Abusos sexuais na Igreja Católica no mundo e em Portugal

Portugal junta-se na segunda-feira aos países que coligiram informação sobre abusos sexuais de menores pela Igreja Católica e a divulgam e encaminham para a justiça, após décadas de encobrimentos daquela instituição à escala global.

As denúncias de abusos sexuais de menores pela Igreja Católica tornaram-se mais frequentes no final do século XX e início do século XXI, mas a maioria dos casos continua encoberta e raramente desencadeia ações judiciais com consequências para os perpetradores.
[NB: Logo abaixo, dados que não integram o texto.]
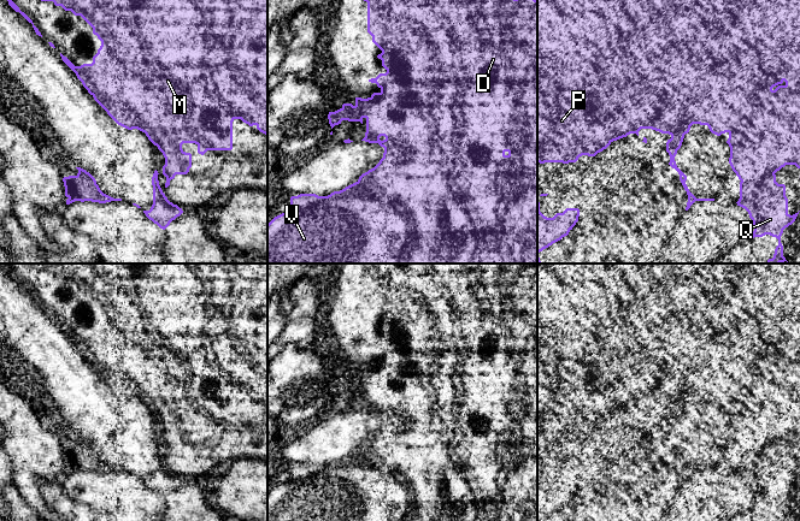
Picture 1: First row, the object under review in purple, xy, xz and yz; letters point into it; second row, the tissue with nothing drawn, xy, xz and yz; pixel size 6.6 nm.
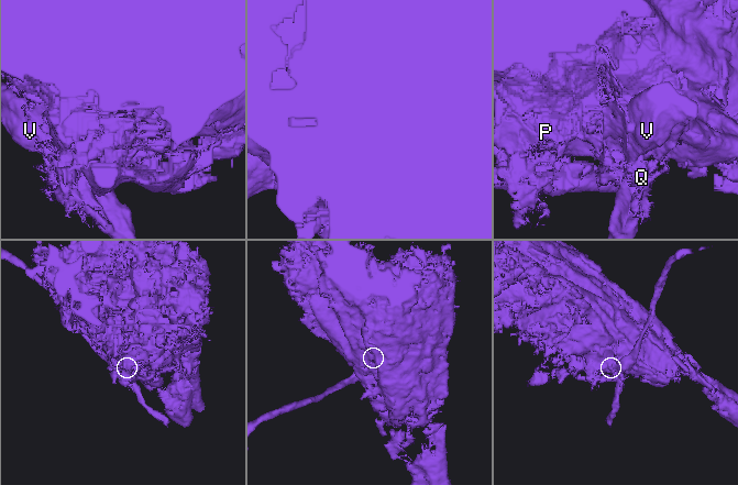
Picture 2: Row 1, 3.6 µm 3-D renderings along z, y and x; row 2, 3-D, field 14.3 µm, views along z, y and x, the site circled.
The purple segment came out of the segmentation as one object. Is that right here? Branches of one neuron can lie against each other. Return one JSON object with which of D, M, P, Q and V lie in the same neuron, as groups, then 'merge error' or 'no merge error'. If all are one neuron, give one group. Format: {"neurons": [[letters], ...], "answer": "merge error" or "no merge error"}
{"neurons": [["D", "M", "P", "V"], ["Q"]], "answer": "merge error"}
As queixas sobre tais casos foram quase sempre recebidas pela hierarquia da Igreja Católica com ceticismo e desvalorização dos testemunhos, tendo mesmo, em alguns países, bispos e cardeais a quem foram comunicados casos - muitos dos quais em contexto escolar - argumentado que, não sendo o abuso sexual de menores um crime público, não eram obrigados a denunciá-los às autoridades civis, pelo que acabavam por ser, em vez disso, ignorados pelas autoridades canónicas.

A nível mundial, não existem números fidedignos, apesar de relatórios ao longo dos anos elaborados sobre o flagelo, que estarão muito longe dos reais, precisamente graças a essa tendência perpetuada de geração em geração pela Igreja de proteger os seus, apenas quebrada pelo Papa Francisco, que já declarou que "um caso de abuso sexual de menores na Igreja Católica já é um caso a mais" e tem prestado atenção às denúncias e afastado os respetivos autores, independentemente de quão alto seja o lugar que ocupam na hierarquia eclesiástica.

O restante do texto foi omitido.